AVAILABLE RECORDS Block Start
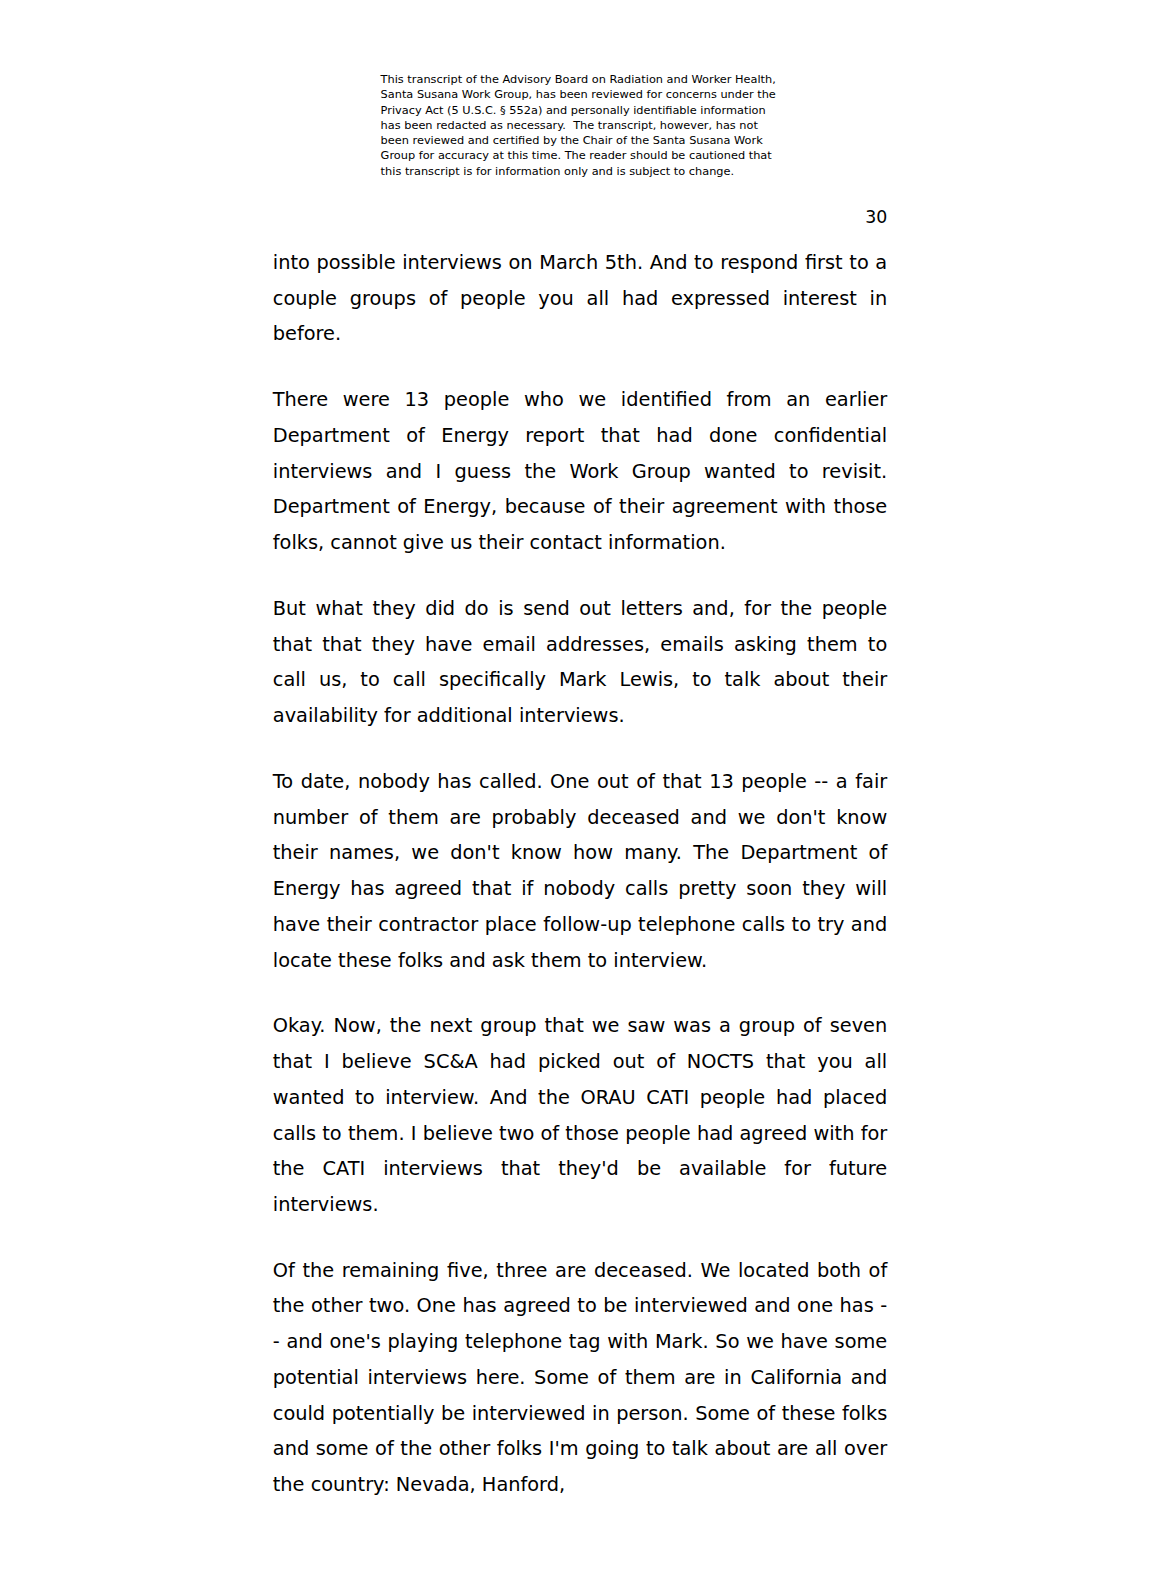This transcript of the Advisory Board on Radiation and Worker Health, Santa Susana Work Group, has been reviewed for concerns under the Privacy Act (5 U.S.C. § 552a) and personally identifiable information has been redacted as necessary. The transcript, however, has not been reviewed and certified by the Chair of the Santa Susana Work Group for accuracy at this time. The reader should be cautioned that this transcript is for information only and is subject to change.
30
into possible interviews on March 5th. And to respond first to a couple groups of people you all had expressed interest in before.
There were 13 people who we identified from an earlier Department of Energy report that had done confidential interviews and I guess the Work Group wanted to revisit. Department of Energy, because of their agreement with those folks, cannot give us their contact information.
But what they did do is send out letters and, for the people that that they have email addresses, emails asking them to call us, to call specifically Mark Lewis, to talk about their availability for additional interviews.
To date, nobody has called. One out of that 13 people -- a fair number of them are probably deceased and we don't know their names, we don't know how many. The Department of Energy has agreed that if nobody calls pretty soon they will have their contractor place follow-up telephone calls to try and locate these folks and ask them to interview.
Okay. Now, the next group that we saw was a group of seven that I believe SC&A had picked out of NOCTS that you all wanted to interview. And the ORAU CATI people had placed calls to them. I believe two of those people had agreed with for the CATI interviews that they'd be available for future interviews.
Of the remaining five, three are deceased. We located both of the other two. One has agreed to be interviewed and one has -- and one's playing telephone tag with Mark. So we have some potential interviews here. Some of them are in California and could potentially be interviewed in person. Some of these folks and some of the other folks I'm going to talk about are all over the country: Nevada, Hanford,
AVAILABLE RECORDS Block End
*TASK TO CARRY OUT*. Select and copy every line of the material that holds the string "telephone".

*SOLUTION FOR THIS EXERCISE*.
To date, nobody has called. One out of that 13 people -- a fair number of them are probably deceased and we don't know their names, we don't know how many. The Department of Energy has agreed that if nobody calls pretty soon they will have their contractor place follow-up telephone calls to try and locate these folks and ask them to interview.
Of the remaining five, three are deceased. We located both of the other two. One has agreed to be interviewed and one has -- and one's playing telephone tag with Mark. So we have some potential interviews here. Some of them are in California and could potentially be interviewed in person. Some of these folks and some of the other folks I'm going to talk about are all over the country: Nevada, Hanford,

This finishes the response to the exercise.